With limited exception, contractual provisions prohibiting assignments are treated as personal covenants. Citibank, N.A. v. Tele/Resources, Inc., 724 F.2d 266, 268 (2d Cir. 1983); Allhusen v. Caristo Constr. Corp., 303 N.Y. 446, 450, 103 N.E.2d 891 (1952). An assignment made in violation of a personal covenant prohibiting assignments is enforceable, although it does give rise to a damages action against the assignor. Citibank, N.A., 724 F.2d at 268.
However, "when 'clear language' [of prohibition] is used, and the 'plainest words . . . have been chosen,' parties may 'limit the freedom of alienation of rights and prohibit the assignment.' Allhusen, 303 N.Y. at 452 (quoting State Bank v. Central Mercantile Bank, 248 N.Y. 428, 435, 162 N.E. 475 (1928)); see Sullivan v. Int'l Fidelity Ins. Co., 96 A.D.2d 555, 556, 465 N.Y.S.2d 235, 237 (2d Dept. 1983) (assignments void "if the contract contains clear, definite and appropriate language declaring the invalidity of such assignments"); University Mews Assoc. v. Jeanmarie, 122 Misc. 2d 434, 440, 471 N.Y.S.2d 457, 461 (Sup. Ct. 1983) (to render assignment void, provision "must specifically eliminate the power as well as the right to assign"). Prudential contends that the language of the non-assignment clause in the Certificate permitting payment only to "you" (i.e., the insured), combined with the absence of a procedure whereby Prudential could consent to an assignment otherwise made or sought to be made by an insured (a "consent procedure"), voids any assignment made in contravention of the Certificate's terms.
Notwithstanding Prudential's argument, the court finds that the clause lacks the clear language required to make the assignment void.
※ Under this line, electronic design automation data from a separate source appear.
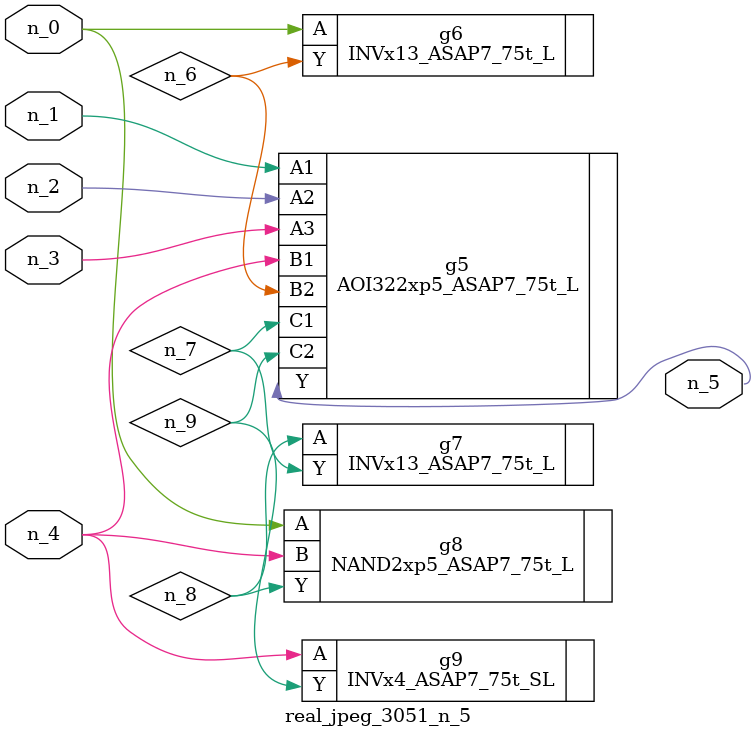
<source format=v>
module real_jpeg_3051_n_5 (n_4, n_0, n_1, n_2, n_3, n_5);

input n_4;
input n_0;
input n_1;
input n_2;
input n_3;

output n_5;

wire n_8;
wire n_6;
wire n_7;
wire n_9;

INVx13_ASAP7_75t_L g6 ( 
.A(n_0),
.Y(n_6)
);

NAND2xp5_ASAP7_75t_L g8 ( 
.A(n_0),
.B(n_4),
.Y(n_8)
);

AOI322xp5_ASAP7_75t_L g5 ( 
.A1(n_1),
.A2(n_2),
.A3(n_3),
.B1(n_4),
.B2(n_6),
.C1(n_7),
.C2(n_9),
.Y(n_5)
);

INVx4_ASAP7_75t_SL g9 ( 
.A(n_4),
.Y(n_9)
);

INVx13_ASAP7_75t_L g7 ( 
.A(n_8),
.Y(n_7)
);


endmodule
</source>
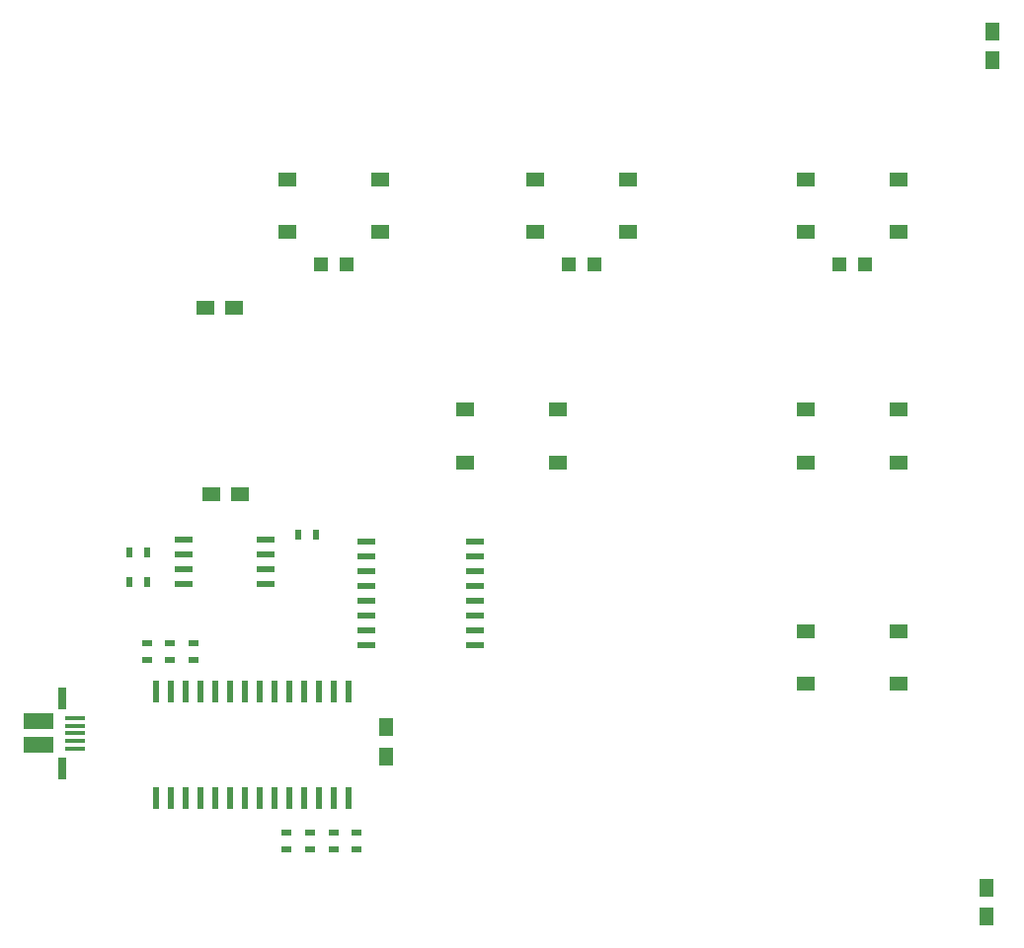
<source format=gbr>
G04 #@! TF.GenerationSoftware,KiCad,Pcbnew,(5.0.0)*
G04 #@! TF.CreationDate,2020-11-19T16:59:29-05:00*
G04 #@! TF.ProjectId,WS2812B Mini Clock,57533238313242204D696E6920436C6F,rev?*
G04 #@! TF.SameCoordinates,Original*
G04 #@! TF.FileFunction,Paste,Bot*
G04 #@! TF.FilePolarity,Positive*
%FSLAX46Y46*%
G04 Gerber Fmt 4.6, Leading zero omitted, Abs format (unit mm)*
G04 Created by KiCad (PCBNEW (5.0.0)) date 11/19/20 16:59:29*
%MOMM*%
%LPD*%
G01*
G04 APERTURE LIST*
%ADD10R,2.500000X1.425000*%
%ADD11R,0.700000X1.825000*%
%ADD12R,1.750000X0.400000*%
%ADD13R,1.550000X0.600000*%
%ADD14R,1.250000X1.500000*%
%ADD15R,1.500000X1.250000*%
%ADD16R,0.500000X0.900000*%
%ADD17R,1.500000X0.600000*%
%ADD18R,1.200000X1.200000*%
%ADD19R,0.900000X0.500000*%
%ADD20R,1.550000X1.300000*%
%ADD21R,0.600000X1.910000*%
G04 APERTURE END LIST*
D10*
G04 #@! TO.C,USB1*
X46750000Y-127000000D03*
D11*
X48710000Y-123010000D03*
D12*
X49825000Y-124700000D03*
X49825000Y-125350000D03*
X49825000Y-126000000D03*
X49825000Y-126650000D03*
X49825000Y-127300000D03*
D11*
X48710000Y-128990000D03*
D10*
X46750000Y-125000000D03*
G04 #@! TD*
D13*
G04 #@! TO.C,MCU1*
X59150000Y-109350000D03*
X59150000Y-110615000D03*
X59150000Y-111885000D03*
X59150000Y-113155000D03*
X66150000Y-113155000D03*
X66150000Y-111885000D03*
X66150000Y-110615000D03*
X66150000Y-109345000D03*
G04 #@! TD*
D14*
G04 #@! TO.C,C3*
X128000000Y-139250000D03*
X128000000Y-141750000D03*
G04 #@! TD*
G04 #@! TO.C,C4*
X76500000Y-128000000D03*
X76500000Y-125500000D03*
G04 #@! TD*
D15*
G04 #@! TO.C,C5*
X63500000Y-89500000D03*
X61000000Y-89500000D03*
G04 #@! TD*
D14*
G04 #@! TO.C,C6*
X128500000Y-68250000D03*
X128500000Y-65750000D03*
G04 #@! TD*
D15*
G04 #@! TO.C,C7*
X61500000Y-105500000D03*
X64000000Y-105500000D03*
G04 #@! TD*
D16*
G04 #@! TO.C,R1*
X70500000Y-109000000D03*
X69000000Y-109000000D03*
G04 #@! TD*
G04 #@! TO.C,R2*
X54500000Y-113000000D03*
X56000000Y-113000000D03*
G04 #@! TD*
D17*
G04 #@! TO.C,U25*
X84150000Y-109555000D03*
X84150000Y-110825000D03*
X84150000Y-112095000D03*
X84150000Y-113365000D03*
X84150000Y-114635000D03*
X84150000Y-115905000D03*
X84150000Y-117175000D03*
X84150000Y-118445000D03*
X74850000Y-118445000D03*
X74850000Y-117175000D03*
X74850000Y-115905000D03*
X74850000Y-114635000D03*
X74850000Y-113365000D03*
X74850000Y-112095000D03*
X74850000Y-110825000D03*
X74850000Y-109555000D03*
G04 #@! TD*
D16*
G04 #@! TO.C,R3*
X54500000Y-110500000D03*
X56000000Y-110500000D03*
G04 #@! TD*
D18*
G04 #@! TO.C,D1*
X73100000Y-85750000D03*
X70900000Y-85750000D03*
G04 #@! TD*
G04 #@! TO.C,D2*
X117600000Y-85750000D03*
X115400000Y-85750000D03*
G04 #@! TD*
G04 #@! TO.C,D3*
X94350000Y-85750000D03*
X92150000Y-85750000D03*
G04 #@! TD*
D19*
G04 #@! TO.C,R4*
X74000000Y-134500000D03*
X74000000Y-136000000D03*
G04 #@! TD*
G04 #@! TO.C,R5*
X72000000Y-134500000D03*
X72000000Y-136000000D03*
G04 #@! TD*
G04 #@! TO.C,R6*
X70000000Y-134500000D03*
X70000000Y-136000000D03*
G04 #@! TD*
G04 #@! TO.C,R7*
X68000000Y-134500000D03*
X68000000Y-136000000D03*
G04 #@! TD*
G04 #@! TO.C,R8*
X56000000Y-118250000D03*
X56000000Y-119750000D03*
G04 #@! TD*
G04 #@! TO.C,R9*
X58000000Y-118250000D03*
X58000000Y-119750000D03*
G04 #@! TD*
G04 #@! TO.C,R10*
X60000000Y-118250000D03*
X60000000Y-119750000D03*
G04 #@! TD*
D20*
G04 #@! TO.C,SW0*
X68025000Y-83000000D03*
X75975000Y-83000000D03*
X68025000Y-78500000D03*
X75975000Y-78500000D03*
G04 #@! TD*
G04 #@! TO.C,SW1*
X112525000Y-83000000D03*
X120475000Y-83000000D03*
X112525000Y-78500000D03*
X120475000Y-78500000D03*
G04 #@! TD*
G04 #@! TO.C,SW2*
X89275000Y-83000000D03*
X97225000Y-83000000D03*
X89275000Y-78500000D03*
X97225000Y-78500000D03*
G04 #@! TD*
G04 #@! TO.C,SW3*
X83275000Y-102750000D03*
X91225000Y-102750000D03*
X83275000Y-98250000D03*
X91225000Y-98250000D03*
G04 #@! TD*
G04 #@! TO.C,SW4*
X112525000Y-102750000D03*
X120475000Y-102750000D03*
X112525000Y-98250000D03*
X120475000Y-98250000D03*
G04 #@! TD*
G04 #@! TO.C,SW5*
X112525000Y-121750000D03*
X120475000Y-121750000D03*
X112525000Y-117250000D03*
X120475000Y-117250000D03*
G04 #@! TD*
D21*
G04 #@! TO.C,U26*
X56745000Y-131610000D03*
X58015000Y-131610000D03*
X59285000Y-131610000D03*
X60555000Y-131610000D03*
X61825000Y-131610000D03*
X63095000Y-131610000D03*
X64365000Y-131610000D03*
X65635000Y-131610000D03*
X66905000Y-131610000D03*
X68175000Y-131610000D03*
X69445000Y-131610000D03*
X70715000Y-131610000D03*
X71985000Y-131610000D03*
X73255000Y-131610000D03*
X73255000Y-122390000D03*
X71985000Y-122390000D03*
X70715000Y-122390000D03*
X69445000Y-122390000D03*
X68175000Y-122390000D03*
X66905000Y-122390000D03*
X65635000Y-122390000D03*
X64365000Y-122390000D03*
X63095000Y-122390000D03*
X61825000Y-122390000D03*
X60555000Y-122390000D03*
X59285000Y-122390000D03*
X58015000Y-122390000D03*
X56745000Y-122390000D03*
G04 #@! TD*
M02*

</source>
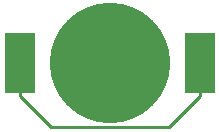
<source format=gbr>
%TF.GenerationSoftware,KiCad,Pcbnew,(5.1.10)-1*%
%TF.CreationDate,2021-09-28T21:44:29-07:00*%
%TF.ProjectId,TomasMendoza,546f6d61-734d-4656-9e64-6f7a612e6b69,rev?*%
%TF.SameCoordinates,Original*%
%TF.FileFunction,Copper,L2,Bot*%
%TF.FilePolarity,Positive*%
%FSLAX46Y46*%
G04 Gerber Fmt 4.6, Leading zero omitted, Abs format (unit mm)*
G04 Created by KiCad (PCBNEW (5.1.10)-1) date 2021-09-28 21:44:29*
%MOMM*%
%LPD*%
G01*
G04 APERTURE LIST*
%TA.AperFunction,SMDPad,CuDef*%
%ADD10C,10.200000*%
%TD*%
%TA.AperFunction,SMDPad,CuDef*%
%ADD11R,2.500000X5.100000*%
%TD*%
%TA.AperFunction,ViaPad*%
%ADD12C,0.800000*%
%TD*%
%TA.AperFunction,Conductor*%
%ADD13C,0.250000*%
%TD*%
G04 APERTURE END LIST*
D10*
%TO.P,BT3,2*%
%TO.N,GND*%
X171365001Y-95675001D03*
D11*
%TO.P,BT3,1*%
%TO.N,Net-(BT2-Pad2)*%
X178965001Y-95675001D03*
X163765001Y-95675001D03*
%TD*%
D12*
%TO.N,Net-(BT2-Pad2)*%
X163765001Y-95949999D03*
%TO.N,GND*%
X171365001Y-95675001D03*
%TD*%
D13*
%TO.N,Net-(BT2-Pad2)*%
X178965001Y-98475001D02*
X178965001Y-95675001D01*
X176340000Y-101100002D02*
X178965001Y-98475001D01*
X166390002Y-101100002D02*
X176340000Y-101100002D01*
X163765001Y-98475001D02*
X166390002Y-101100002D01*
X163765001Y-95675001D02*
X163765001Y-98475001D01*
%TD*%
M02*

</source>
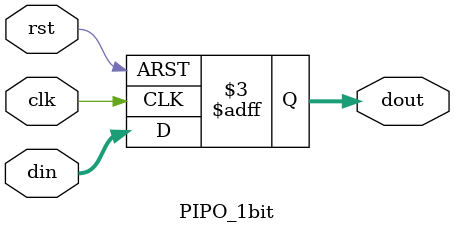
<source format=sv>
module PIPO_1bit (
	din,
	clk,
	rst,
	dout
	);
input [15:0] din;
input clk,rst;
output [15:0] dout;
wire [15:0] din;
wire clk,rst;
reg [15:0] dout;
always @(posedge clk or negedge rst) begin
	if(!rst) begin
		dout <= 16'b0;
	end
	else begin
		dout <= din;
	end
end
endmodule
</source>
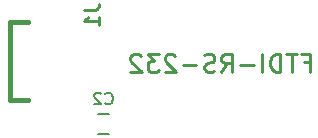
<source format=gbo>
G04 #@! TF.FileFunction,Legend,Bot*
%FSLAX46Y46*%
G04 Gerber Fmt 4.6, Leading zero omitted, Abs format (unit mm)*
G04 Created by KiCad (PCBNEW 4.0.1-stable) date 9/2/2016 3:58:06 PM*
%MOMM*%
G01*
G04 APERTURE LIST*
%ADD10C,0.150000*%
%ADD11C,0.254000*%
%ADD12C,0.381000*%
G04 APERTURE END LIST*
D10*
D11*
X172139429Y-101999143D02*
X172647429Y-101999143D01*
X172647429Y-102797429D02*
X172647429Y-101273429D01*
X171921715Y-101273429D01*
X171558857Y-101273429D02*
X170688000Y-101273429D01*
X171123429Y-102797429D02*
X171123429Y-101273429D01*
X170180000Y-102797429D02*
X170180000Y-101273429D01*
X169817143Y-101273429D01*
X169599428Y-101346000D01*
X169454286Y-101491143D01*
X169381714Y-101636286D01*
X169309143Y-101926571D01*
X169309143Y-102144286D01*
X169381714Y-102434571D01*
X169454286Y-102579714D01*
X169599428Y-102724857D01*
X169817143Y-102797429D01*
X170180000Y-102797429D01*
X168656000Y-102797429D02*
X168656000Y-101273429D01*
X167930286Y-102216857D02*
X166769143Y-102216857D01*
X165172572Y-102797429D02*
X165680572Y-102071714D01*
X166043429Y-102797429D02*
X166043429Y-101273429D01*
X165462857Y-101273429D01*
X165317715Y-101346000D01*
X165245143Y-101418571D01*
X165172572Y-101563714D01*
X165172572Y-101781429D01*
X165245143Y-101926571D01*
X165317715Y-101999143D01*
X165462857Y-102071714D01*
X166043429Y-102071714D01*
X164592000Y-102724857D02*
X164374286Y-102797429D01*
X164011429Y-102797429D01*
X163866286Y-102724857D01*
X163793715Y-102652286D01*
X163721143Y-102507143D01*
X163721143Y-102362000D01*
X163793715Y-102216857D01*
X163866286Y-102144286D01*
X164011429Y-102071714D01*
X164301715Y-101999143D01*
X164446857Y-101926571D01*
X164519429Y-101854000D01*
X164592000Y-101708857D01*
X164592000Y-101563714D01*
X164519429Y-101418571D01*
X164446857Y-101346000D01*
X164301715Y-101273429D01*
X163938857Y-101273429D01*
X163721143Y-101346000D01*
X163068000Y-102216857D02*
X161906857Y-102216857D01*
X161253714Y-101418571D02*
X161181143Y-101346000D01*
X161036000Y-101273429D01*
X160673143Y-101273429D01*
X160528000Y-101346000D01*
X160455429Y-101418571D01*
X160382857Y-101563714D01*
X160382857Y-101708857D01*
X160455429Y-101926571D01*
X161326286Y-102797429D01*
X160382857Y-102797429D01*
X159874857Y-101273429D02*
X158931428Y-101273429D01*
X159439428Y-101854000D01*
X159221714Y-101854000D01*
X159076571Y-101926571D01*
X159004000Y-101999143D01*
X158931428Y-102144286D01*
X158931428Y-102507143D01*
X159004000Y-102652286D01*
X159076571Y-102724857D01*
X159221714Y-102797429D01*
X159657142Y-102797429D01*
X159802285Y-102724857D01*
X159874857Y-102652286D01*
X158350856Y-101418571D02*
X158278285Y-101346000D01*
X158133142Y-101273429D01*
X157770285Y-101273429D01*
X157625142Y-101346000D01*
X157552571Y-101418571D01*
X157479999Y-101563714D01*
X157479999Y-101708857D01*
X157552571Y-101926571D01*
X158423428Y-102797429D01*
X157479999Y-102797429D01*
D12*
X147269200Y-105153460D02*
X148770340Y-105153460D01*
X147269200Y-98554540D02*
X148770340Y-98554540D01*
X147269200Y-105153460D02*
X147269200Y-98554540D01*
D10*
X154694000Y-106338000D02*
X155694000Y-106338000D01*
X155694000Y-108038000D02*
X154694000Y-108038000D01*
D11*
X153558724Y-97569867D02*
X154465867Y-97569867D01*
X154647295Y-97509391D01*
X154768248Y-97388439D01*
X154828724Y-97207010D01*
X154828724Y-97086058D01*
X154828724Y-98839867D02*
X154828724Y-98114153D01*
X154828724Y-98477010D02*
X153558724Y-98477010D01*
X153740152Y-98356058D01*
X153861105Y-98235105D01*
X153921581Y-98114153D01*
D10*
X155360666Y-105445143D02*
X155408285Y-105492762D01*
X155551142Y-105540381D01*
X155646380Y-105540381D01*
X155789238Y-105492762D01*
X155884476Y-105397524D01*
X155932095Y-105302286D01*
X155979714Y-105111810D01*
X155979714Y-104968952D01*
X155932095Y-104778476D01*
X155884476Y-104683238D01*
X155789238Y-104588000D01*
X155646380Y-104540381D01*
X155551142Y-104540381D01*
X155408285Y-104588000D01*
X155360666Y-104635619D01*
X154979714Y-104635619D02*
X154932095Y-104588000D01*
X154836857Y-104540381D01*
X154598761Y-104540381D01*
X154503523Y-104588000D01*
X154455904Y-104635619D01*
X154408285Y-104730857D01*
X154408285Y-104826095D01*
X154455904Y-104968952D01*
X155027333Y-105540381D01*
X154408285Y-105540381D01*
M02*

</source>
See Allhusen, 303 N.Y. at 449 (assignment void where clause expressly states "the assignment by the second party . . . without the written consent of the first party shall be void"); see also id. at 450 (assignment not void where non-assignment clause contained language that "contract not to be assigned, or any part thereof . . .") (quoting Manchester v. Kendall, 19 Jones & Sp. 460, 463, aff'd, 103 N.Y. 638 (1886)); Sacks v. Neptune Meter Co., 144 Misc. 70, 77, 258 N.Y.S. 254, 263 (1st Dept. 1932), aff'd, 238 A.D. 82, 263 N.Y.S. 462 (1933) (assignment not void where non-assignment clause contained language that "employee will make no assignment of any kind or nature of the wages"). Nor does the Certificate contain any other indications that an assignment is void, such as provisions stating, for example, that "an assignee would acquire no rights by reason of any . . . assignment . . . [or] that [Prudential] shall not be required to recognize or accept an . . . assignment." See Empire Discount Corp. v. William E. Bouley Co., 5 Misc. 2d 228, 230, 160 N.Y.S.2d 395, 397 (Sup. Ct. 1957).